On 2.6.2010, Mathew Staver of Liberty Council was on Huckabee speaking about the upcoming Texas School Board meeting about textbooks and curriculum. For those that do not understand the economics of this decision; what Texas decides will end up in your childrens’ textbooks, no matter where you live.
That meeting is going to be held this week, and here is the update.
Who Decides What’s In Your Kids’ Textbooks?
March 8, 2010 – 4:50 PM | by: Shannon Bream
This week in Texas, the State Board of Education (SBOE) will consider curriculum modifications that could impact millions of students across America. That’s because what Texas ultimately decides has great influence among textbook publishers. The Lone Star state is one of their biggest customers in the world, so publishers craft their books to meet Texas standards. Those books are then sold nationwide. While the Texas SBOE debates whether to include things like Christmas, Paul Revere and the Liberty Bell – some are calling the textbook showdown the newest frontline of the culture war in the U.S.
It’s a battle Jay Sekulow, Chief Counsel for the American Center for Law and Justice, is watching closely, “Well, if you grab the minds of the young people you grab the minds of the next generation.” Sekulow believes a child’s school board meeting is the most important governmental event a parent can plug into. “Parents don’t check their rights to raise their children at the door to the schoolhouse,” Sekulow cautions.

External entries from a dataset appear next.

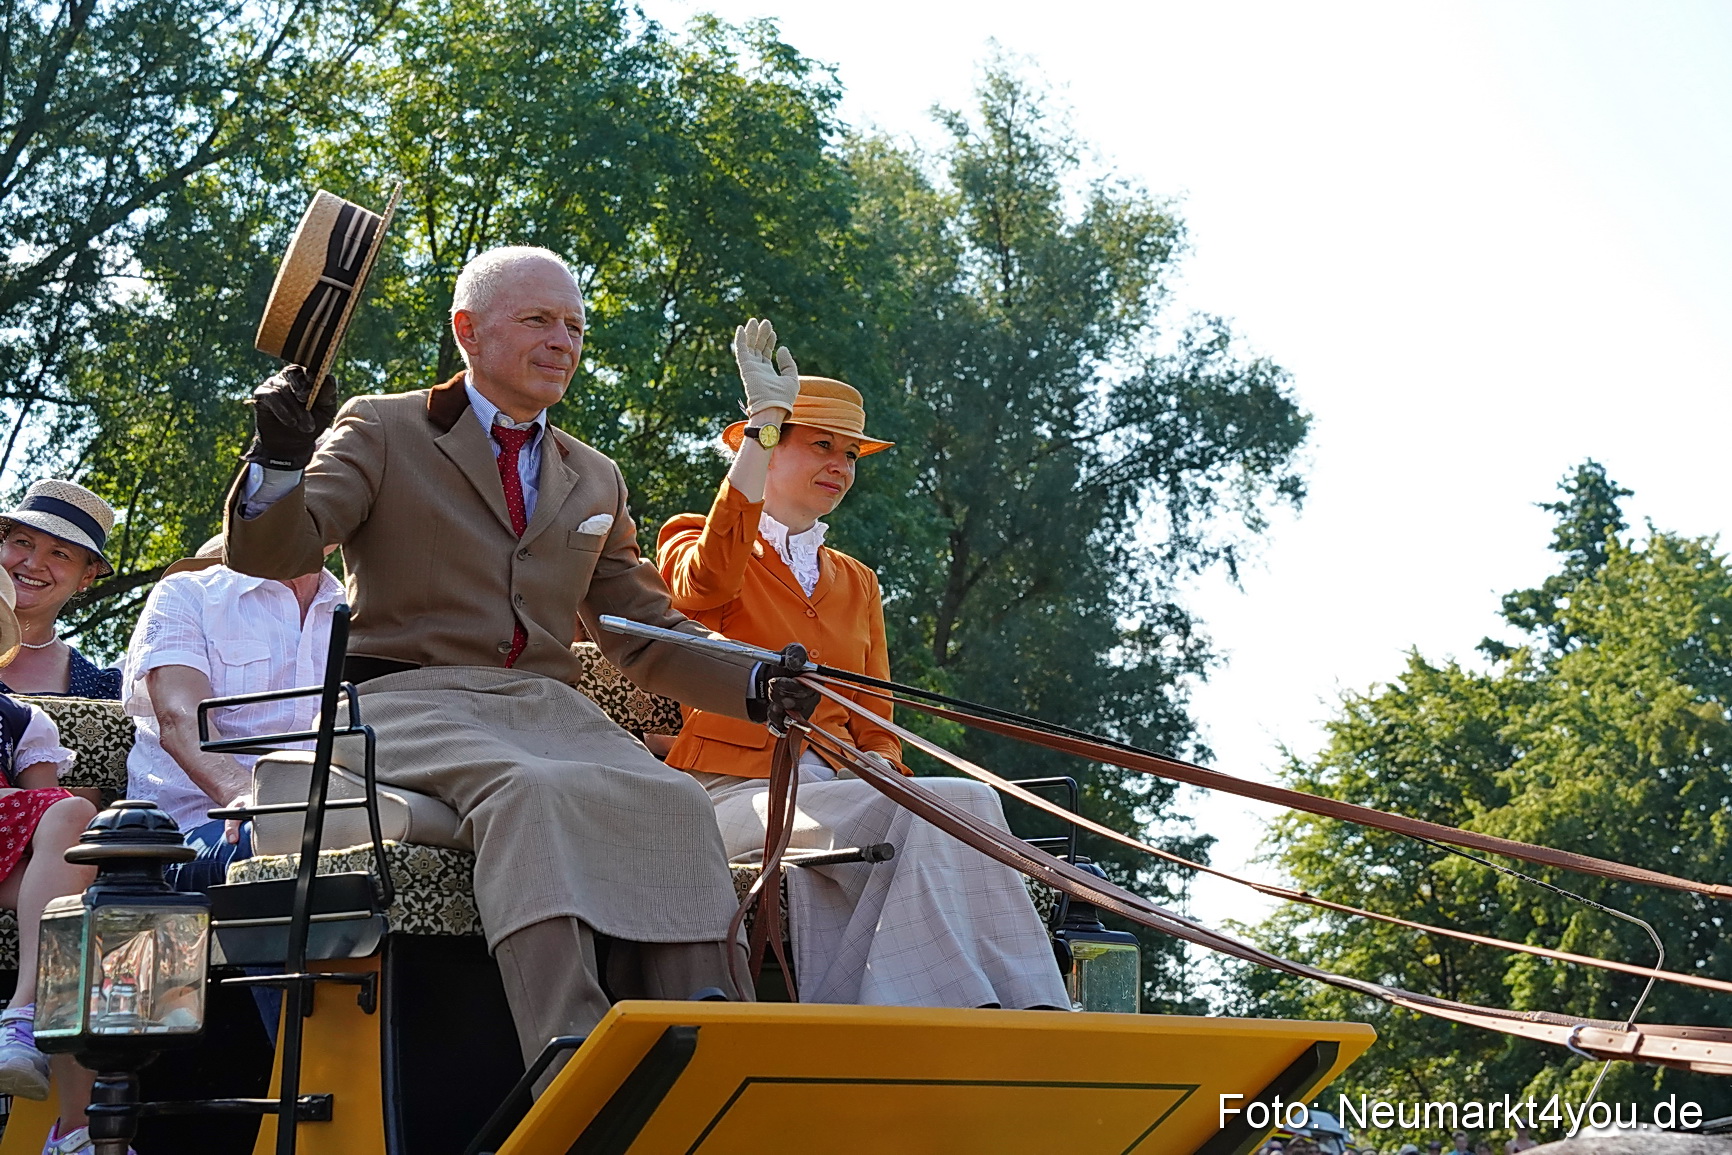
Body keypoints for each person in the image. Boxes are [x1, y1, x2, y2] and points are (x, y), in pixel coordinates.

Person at [221, 246, 811, 1065]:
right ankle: (568, 1049)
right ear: (468, 329)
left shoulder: (593, 475)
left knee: (675, 798)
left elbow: (640, 626)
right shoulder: (382, 426)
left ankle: (712, 1045)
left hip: (547, 707)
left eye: (574, 325)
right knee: (529, 789)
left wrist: (754, 677)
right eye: (538, 319)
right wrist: (280, 459)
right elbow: (276, 547)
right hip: (410, 696)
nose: (562, 340)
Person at [656, 320, 1069, 1009]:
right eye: (821, 444)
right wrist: (761, 424)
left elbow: (876, 718)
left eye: (851, 454)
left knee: (968, 799)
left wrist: (882, 765)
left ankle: (1025, 1012)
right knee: (956, 804)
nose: (841, 465)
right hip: (727, 800)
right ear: (768, 449)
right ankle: (968, 1010)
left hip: (845, 794)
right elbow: (704, 589)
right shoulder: (692, 539)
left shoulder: (858, 581)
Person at [121, 536, 343, 891]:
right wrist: (253, 799)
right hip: (190, 833)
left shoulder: (359, 615)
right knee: (299, 851)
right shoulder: (185, 595)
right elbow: (180, 721)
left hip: (325, 821)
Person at [0, 571, 107, 1152]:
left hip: (4, 854)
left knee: (76, 918)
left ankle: (76, 1131)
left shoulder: (19, 718)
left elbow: (45, 813)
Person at [0, 481, 121, 699]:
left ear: (87, 576)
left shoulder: (98, 691)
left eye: (60, 554)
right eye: (23, 542)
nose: (34, 563)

He knows the stakes are high this week in Texas because, “This curriculum, once established, will effect a generation of students – how they think.”
Others are concerned that conservative, religious interests are attempting to stuff Texas textbooks full of their viewpoint. Barry Lynn, of Americans United for Separation of Church and State warns, “There is a whole movement to convince Americans that this was founded as a Christian nation, and that’s simply not the case.” Lynn also worries, as others do, that elected board members – and not educators – are the ones making the final curriculum decisions. “The idea of electing people to make judgments about these topics, which frankly they often known nothing about, is a terrible idea,” Lynn says. (emphasis mine)
If not a christian nation, then what? Muslim, Hindu, Jewish, Pagan? Wasn’t it Pilgrims that sailed on the Mayflower looking for religious freedom?
Messing with our history in Texas https://logisticsmonster.com/2010/03/08/texas-board-of-education-meeting-on-textbooks-this-week/
WE must preserve our heritage!
“If not a christian nation, then what? Muslim, Hindu, Jewish, Pagan? Wasn’t it Pilgrims that sailed on the Mayflower looking for religious freedom?”
– How about largely deist? As that is what most of the founders seem to have been. Jefferson, Madison, Adams, Hamilton all seem to show strong deist tendencies in their writings. Especially the last three.
RT @Hammax: Messing with our history in Texas https://logisticsmonster.com/2010/03/08/texas-board-of-education-meeting-on-textbooks-this- …
For the last fifteen or twenty years the textbooks have been dropping information about the establishing and settling of America. If you pick up a textbook from twenty years ago and compare it to one of today you won’t recognize the history as that of the same country.
I began collecting and saving history books at least twenty years ago, and have been urging people to go to yard sales, library sales, thrift stores and book sales and buy all the history books they can get their hands on.
This may be the only way your children and grandchildren will get the true story of our country; How it was founded; Why it was founded ; Where the settlers came from, etc.
Too many people are content to let the so-called educators decide what our children should know about the facts. Indeed, the fewer facts the better as far as some are concerned. Just remember history teaches that mistakes (and gains) made and not learned from are doomed to be repeated.
Notice how fast I did not respond to Steve? Everybody is entitled to their opinion, but he has obviously been reading the edited versions.
Barry Lynn has a typically incorrect take on the founding of our nation based on one incorrect word. In recent years, I have heard countless people incorrectly quote our founding fathers, stating “freedom from religion” as a basic tenet among them. The founding fathers oft quoted tenet is “freedom of religion”, which means that old King George would not be able to impose the Catholic Church, Epsicopalean, or any other state-supported religion upon you. You have “freedom OF religion”. While I also support that you have freedom FROM religion, if that is what you want, it was never indicated such by the founding fathers. Ergo, our nation WAS founded as a Christian nation, and an endless library of published papers from the day prove it is so. If American history is to be correctly taught, that emphasis must be included. Freedom FROM religion needs also to be considered is we are to consider ourselves a free nation.
Jim,
I am old enough that when I learned about the founding of our country is was “Freedom OF Religion”…when did it get changed; the ’60’s?
It was changed when the freedoms people wanted did not check with the religion they pretended to practice.